Separate but Equal?: The Brown v. Board of Education Decision, Then and Now

March
2004
Chair

On the eve of the 50th anniversary of this landmark decision, educators, legal experts, and authors prepare to celebrate the historical civil rights decision known as Brown v. Board of Education. To this day, efforts continue across the country to realize the dream of the National Association for the Advancement of Colored People (NAACP) and the efforts of the families named in the original Supreme Court case. This article reminds us of that critical decision and suggests why it requires us to continue to enact its principles.

Then.
During Fall 1950, several African American parents, with the support of the Topeka, Kansas Chapter of the NAACP, filed suit against the Topeka Board of Education. The court case challenged the "separate but equal" doctrine governing public education at that time. Ideally, the court case sought equitable integration of public schools in Topeka, Kansas.
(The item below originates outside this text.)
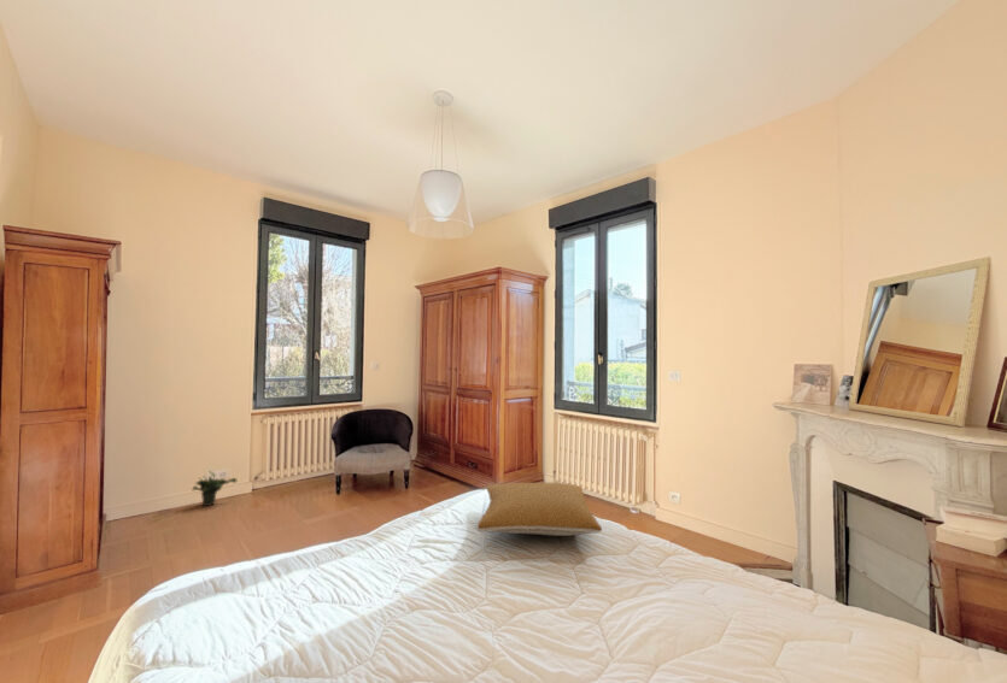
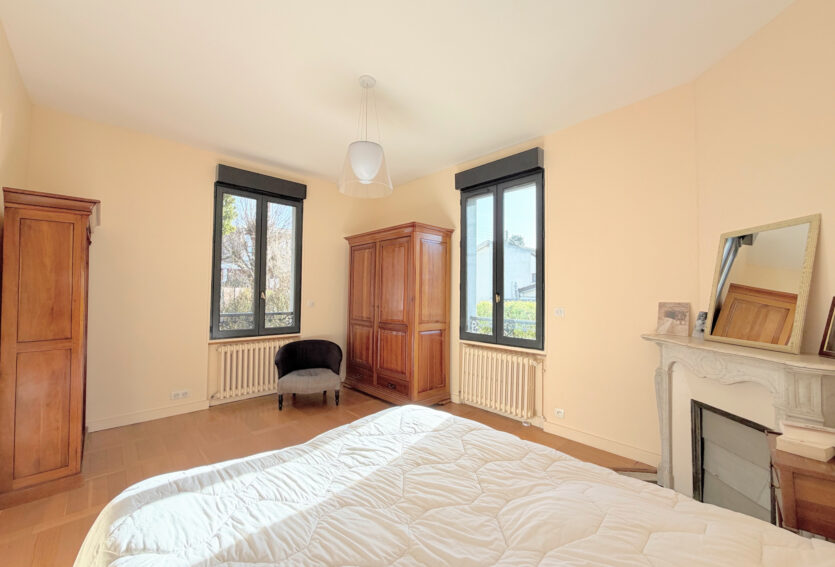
- pillow [476,482,603,537]
- potted plant [191,470,238,507]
At that time, African American children in Topeka were required to travel past nearby schools to attend the four schools designated for them. The Topeka school district operated eighteen schools for white children and four for African American children. In other cases outside of Kansas, African American children attended poor facilities without basic school equipment. Third-grader Linda Brown was one of those African American children who walked through a railroad switchyard to catch a bus that would take her one mile to her all- black elementary school, even though a white elementary school was only seven blocks away.

For a period of two years prior to legal action, McKinley L. Burnett, President of the Topeka branch of the NAACP attempted to persuade Topeka school officials to integrate their schools. After numerous unsuccessful attempts to ensure equal opportunities for all children, African American community leaders, including Burnett and other local attorneys, stepped up efforts to change the educational system; the lawsuit was their final attempt (Washburn Alumni Review, Dec. 1989).

The U.S. District Court for the District of Kansas heard Brown's case from June 25-26, 1951. At the trial, the NAACP argued that segregated schools sent the message to black children that they were inferior to whites; therefore, the schools were inherently unequal. The Board of Education's defense was that, because segregation in Topeka and elsewhere pervaded many other aspects of life, segregated schools simply prepared black children for the segregation they would face during adulthood. Based on a similar court case, Plessy v. Ferguson (1896), that had been overturned in the courts, the judge felt compelled to rule in favor of the Board of Education.

On behalf of Linda Brown, the NAACP then appealed to the Supreme Court on October 1, 1951 and their case was combined with other cases that challenged school segregation in South Carolina, Virginia, and Delaware. Augments were heard in the Supreme Court in 1952, but failed to reach a decision; it was heard again in1953 when the Supreme Court requested that both sides discuss "the circumstances surrounding the adoption of the Fourteenth Amendment in 1868."

On May 17, 1954, at 12:52 p.m. the historical civil right decision was uttered. It was decided that decided "that in the field of public education the doctrine of separate but equal has no place. Separate educational facilities are inherently unequal.therefore plaintiffs and others.are deprived of the equal protection of the law guaranteed by the Fourteenth Amendment of the Constitution." This decision unleashed a concentrated burst of energy altering public education across America.